Je restai une heure, à peu près, tout entier à ce spectacle, portant alternativement mes yeux de la terre au ciel, et sentant monter du lac une fraîcheur nocturne délicieuse. Du fond d'un massif d'arbres dont les pieds trempaient dans l'eau et dont les cimes peu élevées, mais épaisses, se détachaient sur un fond argenté, un oiseau chantait par intervalles comme le rossignol de Juliette. Puis, tout à coup, l'éclat perlé de sa voix s'arrêtait à la fin d'une roulade ; et comme son chant était le seul son qui veillât, aussitôt qu'il cessait de chanter, tout redevenait silencieux de son silence. Dix minutes après, il reprenait son hymne sans aucun motif de le reprendre, comme il l'avait interrompu sans aucune raison de l'interrompre. C'était quelque chose de frais, de nocturne et de mystérieux, parfaitement en harmonie avec l'heure et le paysage ; c'était une mélodie qui devait être écoutée comme je l'écoutais, au clair de la lune, au pied des montagnes, au bord d'un lac.

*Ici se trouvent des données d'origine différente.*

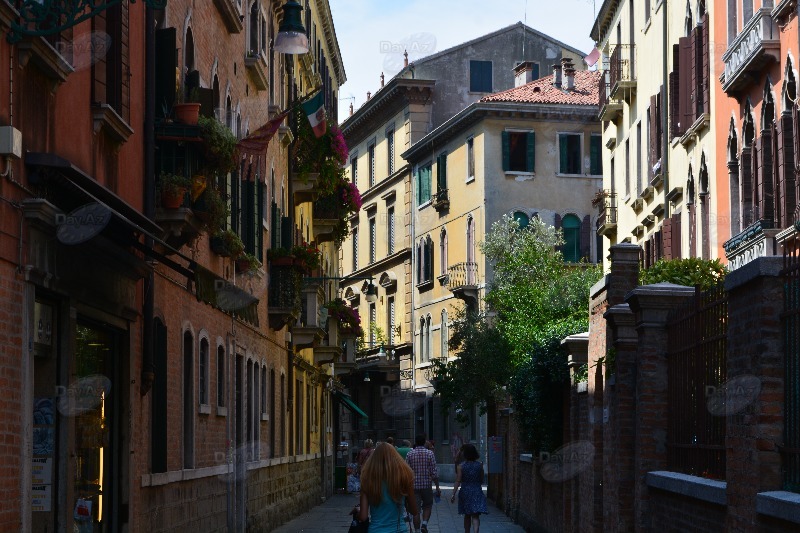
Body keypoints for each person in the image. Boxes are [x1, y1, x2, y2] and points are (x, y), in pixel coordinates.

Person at [353, 443, 419, 532]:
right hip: (399, 530)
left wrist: (358, 511)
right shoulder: (404, 478)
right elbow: (414, 511)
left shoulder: (367, 480)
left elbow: (363, 517)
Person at [406, 434, 440, 533]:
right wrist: (437, 486)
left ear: (415, 442)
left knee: (415, 510)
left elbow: (406, 470)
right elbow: (434, 472)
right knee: (427, 505)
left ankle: (417, 530)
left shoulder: (410, 454)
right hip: (426, 485)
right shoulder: (430, 454)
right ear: (424, 442)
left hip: (413, 486)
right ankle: (424, 524)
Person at [450, 444, 488, 533]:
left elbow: (458, 480)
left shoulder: (461, 466)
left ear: (465, 454)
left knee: (467, 515)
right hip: (476, 490)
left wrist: (453, 494)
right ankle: (476, 531)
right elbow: (481, 479)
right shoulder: (479, 465)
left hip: (465, 491)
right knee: (475, 515)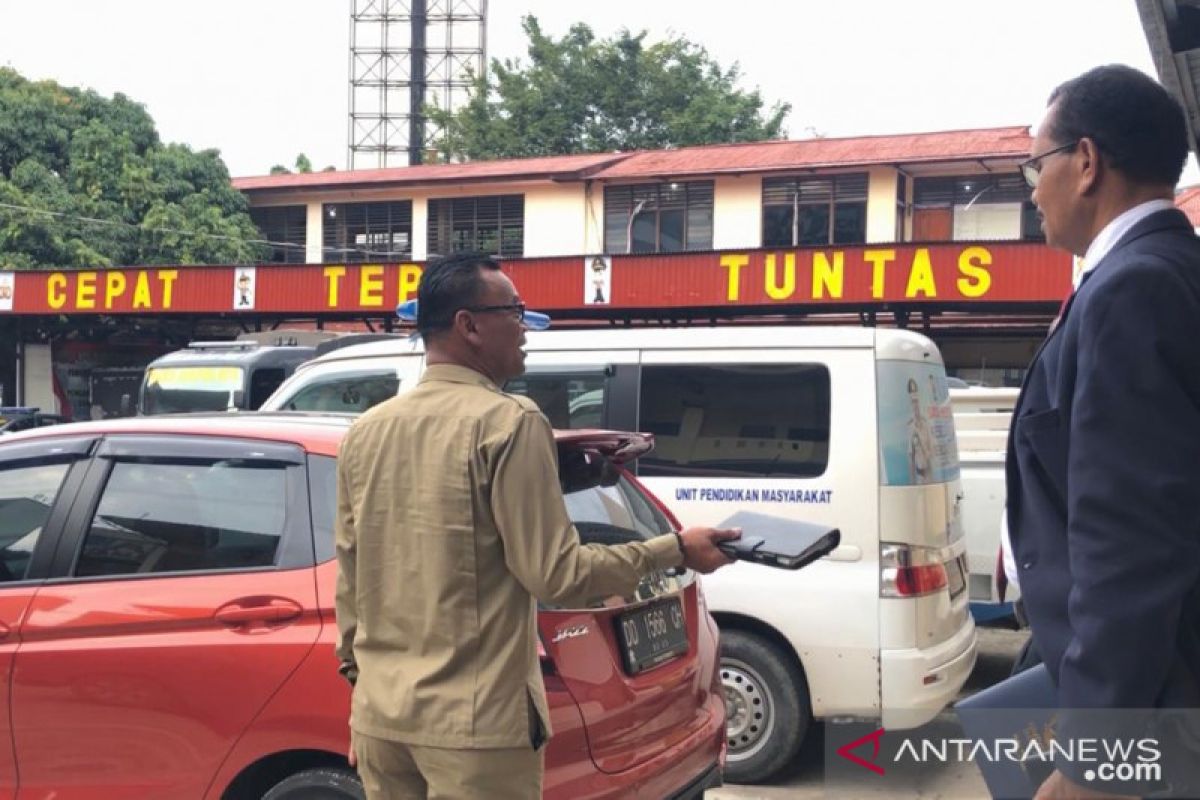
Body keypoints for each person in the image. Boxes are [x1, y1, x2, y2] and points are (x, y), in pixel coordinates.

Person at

Pendant un intervalle de silence, je distinguai le roulement lointain d'une voiture ; il venait du côté de Domo-d'Ossola et me rappelait qu'il y avait sur la terre d'autres êtres que moi et l'oiseau qui chantait pour Dieu. En ce moment, il reprit son harmonieuse prière, et je ne songeai plus à rien qu'à l'écouter ; puis il cessa son chant, et j'entendis de nouveau la voiture plus rapprochée : elle venait rapidement, mais point si rapidement encore cependant que mon mélodieux voisin ne pût recommencer son concert. Mais, cette fois, à peine eut-il terminé, que j'aperçus, au tournant de la route, la chaise de poste, que je distinguai à ses deux lanternes brillantes dans l'ombre, et qui s'avançait comme si elle avait eu les ailes d'un dragon, dont elle semblait avoir les yeux. à deux cents pas de l'auberge, le postillon se mit à faire bruyamment claquer son fouet afin d'avertir de son arrivée. En effet, j'entendis quelque mouvement dans l'écurie, au-dessus de laquelle était ma chambre ; la voiture s'arrêta au-dessous de la terrasse que je dominais.
La nuit était si belle, si douce et si étoilée, quoique nous fussions déjà la la fin de l'automne, que les voyageurs avaient abaissé la capote de la calèche. Ils étaient deux, un jeune homme et une jeune femme : la jeune femme, enveloppée dans un manteau, la tête renversée et les yeux au ciel ; le jeune homme la soutenant dans ses bras. En ce moment, le postillon sortit avec les chevaux, et la fille de l'auberge, avec les lumières. Elle les approcha des voyageurs, et, d'où j'étais, perdu et caché au milieu des orangers et des lauriers-roses qui garnissaient la terrasse, je reconnus Alfred de N... et Pauline.
Pauline, mais si changée encore depuis Pfeffers, Pauline si mourante que ce n'était plus qu'une ombre ; le même souvenir qui m'avait déjà passé dans l'esprit s'y présenta de nouveau. J'avais vu autrefois cette femme belle et dans sa fleur ; aujourd'hui si pâle et si fanée, elle allait sans doute chercher en Italie une atmosphère plus douce, un air plus vivace et le printemps éternel de Naples ou de Palerme. Je ne voulus pas la contrarier en me montrant à elle, et cependant je désirais qu'elle sût bien que quelqu'un priait pour sa vie. Je pris une carte de visite dans ma poche, j'écrivis derrière avec mon crayon : Dieu garde les voyageurs, console les affligés et guérisse les souffrants ! Je mis ma carte dans le bouquet que j'avais cueilli, et je laissai tomber le bouquet sur les genoux d'Alfred. Il se pencha vers la lanterne de la voiture pour regarder l'objet qui lui arrivait ainsi ; il regarda ma carte, reconnut mon nom, lut ma prière ; puis, cherchant des yeux où je pouvais être et ne me découvrant pas, il fit de la main un signe de remerciement et d'adieu ; et, voyant les chevaux attelés, il cria au postillon :
- En avant !
La voiture repartit avec la rapidité de la flèche et disparut au premier angle du chemin. J'écoutai son roulement jusqu'à ce qu'il s'éteignît, puis je me retournai du côté où chantait l'oiseau ; mais j'attendis vainement.
C'était peut-être l'âme de cette pauvre enfant qui était déjà remontée au ciel.